The workers struck Aug. 15 to protest delays by their employers in negotiating a contract and the firing and discipline of workers who refused overtime.

“Veterans and their cemetery deserve contractors who put getting the job done ahead of greed,” said Doggett, himself a U.S. Marine Corps veteran. “It’s time for the Army to put the good of the cemetery first, and tell this contractor to deal with its striking employees.”

The 30 members of Local 572 of the Laborers’ International Union have sought a contract for nine months with their joint employers, Davey Tree Expert Co. and Greenleaf Services. The workers are asking for modest wage increases and paid sick leave. On August 1, workers engaged in concerted action, refusing to work overtime to protest perceived favoritism in the assignment of hours. The workers assert that anti-union employees get steady hours throughout the work season, while pro-union employees see hours rise and fall. The employers placed derogatory write-ups in 15 workers’ files and fired one, though the walk-out
is protected under federal law.

The workers have won the support of Arlington County Board members, who joined them on their picket line in their first strike on July 19.
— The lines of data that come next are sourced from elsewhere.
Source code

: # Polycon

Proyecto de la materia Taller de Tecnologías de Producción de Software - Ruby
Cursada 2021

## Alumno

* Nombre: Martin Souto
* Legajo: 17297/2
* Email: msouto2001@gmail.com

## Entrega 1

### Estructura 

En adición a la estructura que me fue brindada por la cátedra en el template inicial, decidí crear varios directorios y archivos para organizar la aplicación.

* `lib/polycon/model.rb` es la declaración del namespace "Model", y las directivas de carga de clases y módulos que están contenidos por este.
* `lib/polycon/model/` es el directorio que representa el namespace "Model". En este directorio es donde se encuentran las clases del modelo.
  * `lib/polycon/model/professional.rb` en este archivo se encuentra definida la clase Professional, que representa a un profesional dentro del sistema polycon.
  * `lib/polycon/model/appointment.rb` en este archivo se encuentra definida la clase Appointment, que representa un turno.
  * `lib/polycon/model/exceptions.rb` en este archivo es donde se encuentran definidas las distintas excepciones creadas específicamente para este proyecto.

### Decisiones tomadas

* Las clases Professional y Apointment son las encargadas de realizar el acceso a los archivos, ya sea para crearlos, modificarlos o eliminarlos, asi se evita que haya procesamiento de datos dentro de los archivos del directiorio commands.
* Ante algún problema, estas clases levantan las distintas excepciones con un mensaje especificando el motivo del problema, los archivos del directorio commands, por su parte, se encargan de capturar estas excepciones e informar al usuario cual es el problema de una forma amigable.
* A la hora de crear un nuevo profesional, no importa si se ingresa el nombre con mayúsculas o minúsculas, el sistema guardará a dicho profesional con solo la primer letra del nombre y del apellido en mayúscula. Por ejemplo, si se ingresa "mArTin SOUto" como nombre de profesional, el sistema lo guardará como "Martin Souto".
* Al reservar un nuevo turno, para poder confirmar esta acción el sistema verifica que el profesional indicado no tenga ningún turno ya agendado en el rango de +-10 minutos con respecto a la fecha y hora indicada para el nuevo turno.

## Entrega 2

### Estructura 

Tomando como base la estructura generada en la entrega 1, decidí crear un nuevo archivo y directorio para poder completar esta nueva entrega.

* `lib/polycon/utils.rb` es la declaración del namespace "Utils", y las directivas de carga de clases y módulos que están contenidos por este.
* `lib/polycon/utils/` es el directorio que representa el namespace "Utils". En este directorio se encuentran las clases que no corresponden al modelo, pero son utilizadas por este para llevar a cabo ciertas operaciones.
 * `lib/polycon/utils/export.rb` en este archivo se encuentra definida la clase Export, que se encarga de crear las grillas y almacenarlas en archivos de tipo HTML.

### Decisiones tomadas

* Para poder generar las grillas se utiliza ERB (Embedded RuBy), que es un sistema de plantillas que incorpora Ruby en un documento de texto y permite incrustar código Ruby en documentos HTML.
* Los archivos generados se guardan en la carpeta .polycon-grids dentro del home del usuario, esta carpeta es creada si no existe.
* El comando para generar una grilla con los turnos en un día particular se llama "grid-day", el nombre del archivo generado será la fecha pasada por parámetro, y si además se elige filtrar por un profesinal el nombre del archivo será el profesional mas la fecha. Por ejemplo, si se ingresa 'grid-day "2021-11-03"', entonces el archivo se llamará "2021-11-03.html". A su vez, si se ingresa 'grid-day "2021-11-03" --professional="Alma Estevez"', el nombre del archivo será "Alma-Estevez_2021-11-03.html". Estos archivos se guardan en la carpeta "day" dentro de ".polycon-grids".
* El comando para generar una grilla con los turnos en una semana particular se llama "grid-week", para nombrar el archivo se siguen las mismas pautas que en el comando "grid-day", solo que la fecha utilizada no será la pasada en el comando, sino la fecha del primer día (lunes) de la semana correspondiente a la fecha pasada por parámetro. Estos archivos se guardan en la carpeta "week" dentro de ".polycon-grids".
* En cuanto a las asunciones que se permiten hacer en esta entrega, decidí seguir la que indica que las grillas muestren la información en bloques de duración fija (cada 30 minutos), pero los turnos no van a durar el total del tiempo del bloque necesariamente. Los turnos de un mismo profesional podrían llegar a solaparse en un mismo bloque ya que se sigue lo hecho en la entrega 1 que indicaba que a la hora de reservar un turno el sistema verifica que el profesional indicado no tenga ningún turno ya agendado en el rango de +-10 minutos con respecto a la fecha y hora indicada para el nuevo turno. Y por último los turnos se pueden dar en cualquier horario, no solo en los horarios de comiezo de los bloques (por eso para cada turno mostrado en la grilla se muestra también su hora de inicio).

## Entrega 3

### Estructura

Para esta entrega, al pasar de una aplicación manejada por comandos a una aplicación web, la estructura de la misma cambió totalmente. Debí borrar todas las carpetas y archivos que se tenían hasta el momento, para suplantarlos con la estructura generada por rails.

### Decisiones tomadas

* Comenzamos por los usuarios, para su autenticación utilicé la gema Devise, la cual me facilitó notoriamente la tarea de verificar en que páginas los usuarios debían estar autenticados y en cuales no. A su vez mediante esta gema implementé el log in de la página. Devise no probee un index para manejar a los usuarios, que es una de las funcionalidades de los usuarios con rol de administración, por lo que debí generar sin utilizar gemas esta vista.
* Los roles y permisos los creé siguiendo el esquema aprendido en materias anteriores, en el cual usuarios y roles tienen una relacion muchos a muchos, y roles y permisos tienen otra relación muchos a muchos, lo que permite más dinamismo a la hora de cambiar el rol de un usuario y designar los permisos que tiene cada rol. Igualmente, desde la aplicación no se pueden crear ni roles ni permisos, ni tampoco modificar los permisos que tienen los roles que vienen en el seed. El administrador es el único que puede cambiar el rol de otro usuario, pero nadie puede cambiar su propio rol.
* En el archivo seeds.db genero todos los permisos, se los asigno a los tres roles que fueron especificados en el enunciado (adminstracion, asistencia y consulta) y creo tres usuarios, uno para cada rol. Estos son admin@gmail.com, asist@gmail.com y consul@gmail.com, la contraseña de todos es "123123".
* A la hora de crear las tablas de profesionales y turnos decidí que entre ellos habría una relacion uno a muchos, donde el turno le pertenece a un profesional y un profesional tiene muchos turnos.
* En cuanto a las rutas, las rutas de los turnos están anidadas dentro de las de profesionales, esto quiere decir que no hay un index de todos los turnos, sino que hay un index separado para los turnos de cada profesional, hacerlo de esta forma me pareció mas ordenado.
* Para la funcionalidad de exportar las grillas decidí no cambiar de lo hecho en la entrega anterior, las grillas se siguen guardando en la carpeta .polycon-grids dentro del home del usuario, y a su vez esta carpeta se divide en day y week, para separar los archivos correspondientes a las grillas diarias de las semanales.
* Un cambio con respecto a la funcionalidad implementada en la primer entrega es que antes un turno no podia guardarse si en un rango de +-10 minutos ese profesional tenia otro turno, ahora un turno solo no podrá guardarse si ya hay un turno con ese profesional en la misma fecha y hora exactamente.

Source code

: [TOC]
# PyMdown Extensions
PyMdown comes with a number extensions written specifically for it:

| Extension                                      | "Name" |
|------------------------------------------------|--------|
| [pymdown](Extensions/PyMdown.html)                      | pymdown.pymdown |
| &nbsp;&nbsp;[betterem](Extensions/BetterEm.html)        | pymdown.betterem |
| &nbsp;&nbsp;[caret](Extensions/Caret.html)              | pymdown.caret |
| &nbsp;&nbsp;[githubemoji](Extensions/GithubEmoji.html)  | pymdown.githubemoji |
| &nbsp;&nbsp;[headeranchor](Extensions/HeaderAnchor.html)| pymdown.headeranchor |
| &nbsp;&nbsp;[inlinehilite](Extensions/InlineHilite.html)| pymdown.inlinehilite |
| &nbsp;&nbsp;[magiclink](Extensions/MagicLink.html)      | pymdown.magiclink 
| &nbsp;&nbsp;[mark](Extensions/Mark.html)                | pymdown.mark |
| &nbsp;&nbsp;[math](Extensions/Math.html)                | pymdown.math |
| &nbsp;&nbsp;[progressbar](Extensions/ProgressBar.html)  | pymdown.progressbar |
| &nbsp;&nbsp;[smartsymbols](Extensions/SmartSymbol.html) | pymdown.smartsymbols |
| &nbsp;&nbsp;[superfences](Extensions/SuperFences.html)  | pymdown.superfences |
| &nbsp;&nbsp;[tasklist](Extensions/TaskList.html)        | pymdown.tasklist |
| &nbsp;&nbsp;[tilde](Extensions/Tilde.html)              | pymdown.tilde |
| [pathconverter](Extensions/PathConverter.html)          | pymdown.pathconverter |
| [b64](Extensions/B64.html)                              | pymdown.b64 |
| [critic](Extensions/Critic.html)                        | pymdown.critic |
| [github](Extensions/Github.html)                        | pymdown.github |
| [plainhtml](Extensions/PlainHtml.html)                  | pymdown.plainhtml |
Since May 2015, when the workers voted to join the union, they have been seeking to negotiate a boost to their average $13 an hour wage and for paid sick leave, but bargaining sessions have been repeatedly delayed or cancelled.

Davey Tree Co., based in Ohio, touts itself as the largest tree care company with 2014 revenues of $790 million.


LIUNA’s Mid-Atlantic Region includes more than 40,000 workers predominantly in the construction industry in Pennsylvania, Maryland, West Virginia, the District of Columbia, Virginia and North Carolina.